We should be willing to take a step toward obedience, trust

It’s February. The graveyard of most new year’s resolutions.

It seems harsh, but unfortunately, it’s just numbers. I did a little research and, according to a statistics website, 25 percent of people drop their new year’s resolutions by the end of the first week of January. The number goes up to 36 percent after the first month, and only 34 percent of people will remain committed to their goals past June.

I am not proud to confess, but I have been on the team of those who don’t seem to be able to keep their new year’s resolutions one time too many. It’s disappointing, discouraging and plain sad.

I could say that I found the solution by not making any new year’s resolutions for the past couple of years, but that doesn’t solve the issue. It’d be great if the solution was that simple. Truthfully speaking, we think about committing to change things with a new year because we are not happy with certain aspects of our lives. Whether it is our weight, our lack of accomplishments or messy homes, human beings are driven to change because they’re not fully happy wherever they are. But for some reason, we have a really hard time holding on to the vision of what life would look like if we pressed on to our goals.

We allow ourselves to be distracted by temporary pleasures or shortcuts. We choose to remain in comfortable, familiar surroundings. And therefore, unfortunately, more often than not, that means that we cheat ourselves from receiving God’s best.

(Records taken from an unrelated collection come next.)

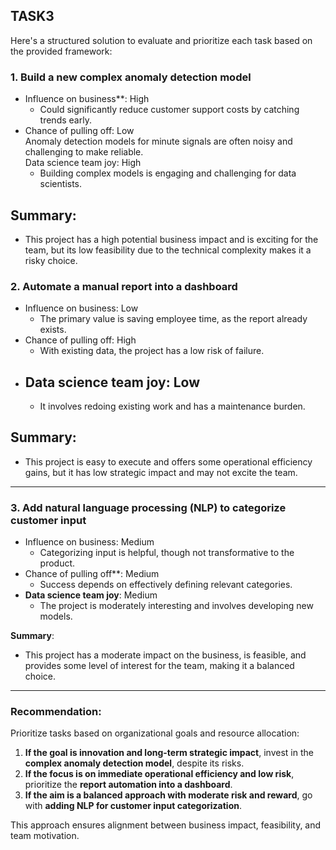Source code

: ## TASK3
Here's a structured solution to evaluate and prioritize each task based on the provided framework:

### 1. Build a new complex anomaly detection model
- Influence on business**: High  
  - Could significantly reduce customer support costs by catching trends early.  
- Chance of pulling off: Low  
Anomaly detection models for minute signals are often noisy and challenging to make reliable.  
  Data science team joy: High  
  - Building complex models is engaging and challenging for data scientists.  

## Summary:  
- This project has a high potential business impact and is exciting for the team, but its low feasibility due to the technical complexity makes it a risky choice.  

### 2. Automate a manual report into a dashboard
- Influence on business: Low  
  - The primary value is saving employee time, as the report already exists.  
- Chance of pulling off: High  
  - With existing data, the project has a low risk of failure.  
- ## Data science team joy: Low  
  - It involves redoing existing work and has a maintenance burden.  
## Summary:  
- This project is easy to execute and offers some operational efficiency gains, but it has low strategic impact and may not excite the team.  

---

### 3. Add natural language processing (NLP) to categorize customer input
- Influence on business: Medium  
  - Categorizing input is helpful, though not transformative to the product.  
- Chance of pulling off**: Medium  
  - Success depends on effectively defining relevant categories.  
- **Data science team joy**: Medium  
  - The project is moderately interesting and involves developing new models.  

**Summary**:  
- This project has a moderate impact on the business, is feasible, and provides some level of interest for the team, making it a balanced choice.  

---

### **Recommendation**:
Prioritize tasks based on organizational goals and resource allocation:  
1. **If the goal is innovation and long-term strategic impact**, invest in the **complex anomaly detection model**, despite its risks.  
2. **If the focus is on immediate operational efficiency and low risk**, prioritize the **report automation into a dashboard**.  
3. **If the aim is a balanced approach with moderate risk and reward**, go with **adding NLP for customer input categorization**.  

This approach ensures alignment between business impact, feasibility, and team motivation.
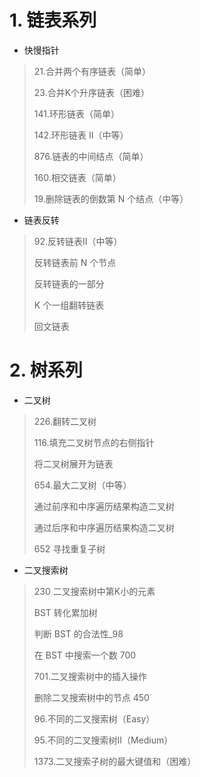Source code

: # 1. 链表系列

- 快慢指针

> 21.合并两个有序链表（简单）
>
> 23.合并K个升序链表（困难）
>
> 141.环形链表（简单）
>
> 142.环形链表 II（中等）
> 
> 876.链表的中间结点（简单）
> 
> 160.相交链表（简单）
> 
> 19.删除链表的倒数第 N 个结点（中等）


- 链表反转
> 92.反转链表II（中等）
> 
> 反转链表前 N 个节点
>
> 反转链表的一部分
>
> K 个一组翻转链表
>
> 回文链表
>
>


# 2. 树系列

- 二叉树

> 226.翻转二叉树
>
> 116.填充二叉树节点的右侧指针
>
> 将二叉树展开为链表
>
> 654.最大二叉树（中等）
>
> 通过前序和中序遍历结果构造二叉树
>
> 通过后序和中序遍历结果构造二叉树
>
> 652 寻找重复子树

- 二叉搜索树

> 230 二叉搜索树中第K小的元素
>
> BST 转化累加树 
> 
> 判断 BST 的合法性_98
> 
> 在 BST 中搜索一个数 700
> 
> 701.二叉搜索树中的插入操作
> 
> 删除二叉搜索树中的节点 450
> 
> 96.不同的二叉搜索树（Easy）
> 
> 95.不同的二叉搜索树II（Medium）
> 
> 1373.二叉搜索子树的最大键值和（困难）
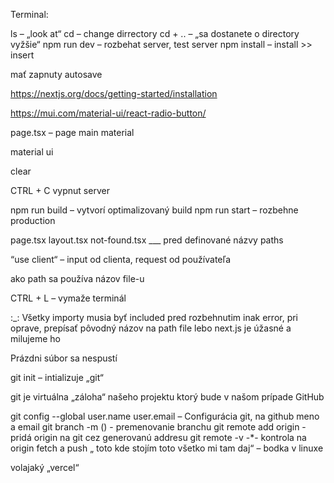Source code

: Terminal:
	
ls – „look at“
cd – change dirrectory
cd + .. – „sa dostanete o directory vyžšie“
npm run dev – rozbehat server, test server
npm install – install >> insert

mať zapnuty autosave

https://nextjs.org/docs/getting-started/installation

https://mui.com/material-ui/react-radio-button/

page.tsx – page main material

material ui

clear

CTRL + C vypnut server

npm run build – vytvorí optimalizovaný build
npm run start – rozbehne production

page.tsx
layout.tsx
not-found.tsx ___ pred definované názvy paths

“use client“ – input od clienta, request od používateľa

ako path sa používa názov file-u

CTRL + L – vymaže terminál

:_:
Všetky importy musia byť included pred rozbehnutim inak error, pri oprave, prepísať pôvodný názov na path file lebo next.js je úžasné a milujeme ho

Prázdni súbor sa nespustí

git init – intializuje „git“

git je virtuálna „záloha“ našeho projektu ktorý bude v našom prípade GitHub

git config --global user.name
		      user.email – Configurácia git, na github meno a email
git branch -m () - premenovanie branchu
git remote add origin -  pridá origin na git cez generovanú addresu
git remote -v  -*- kontrola na origin fetch a push
„ toto kde stojím toto všetko mi tam daj“ – bodka v linuxe

volajaký „vercel“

I was studying the book of Numbers when I came across the passage where the Jewish nation is at the border of the Promise Land. After wandering for almost 40 years in the wilderness, Moses received God’s command to send spies into Canaan to survey the land that was promised to Abraham’s descendants. He then selected 12 men to study the land for 40 days and come back with a report of their findings. When the men returned, they all agreed that the land was indeed good, with plenty of provision and fertile soil. However, the people who lived in the land were too strong. And too many. Giants, they said.

Out of the 12 spies, only Caleb and Joshua came back excited and determined to take over the long-awaited Promise Land. All 12 men surveyed the same land and came across the very same obstacles. Ten of them gave in to fear. Two saw past the giants, and into the unlimited resources of a God who opened the Red Sea, guided and provided for them in the desert.

After hearing the arguments from both sides, the people chose to do nothing. They chose the familiar surroundings, all the while complaining about their circumstances; however not willing to take a step toward obedience and trust. As a result, an entire generation of faithless men and women died in the wilderness and never received the promise. Only Caleb and Joshua were able to step into the land flowing with milk and honey.

I think about the many times that we act as the unbelieving Jews in the wilderness, too lazy to fight on, too scared to step into the impossible with the assurance that God goes before us into each place he calls us to go. Whether it’s something as carnal and superficial as losing weight, or something more spiritual as saying yes to a calling, we give up because we forget that the journey to our promise land is only one step in the right direction at a time. And that God’s promise is that he will be there to strengthen and enable us until we get to the other side.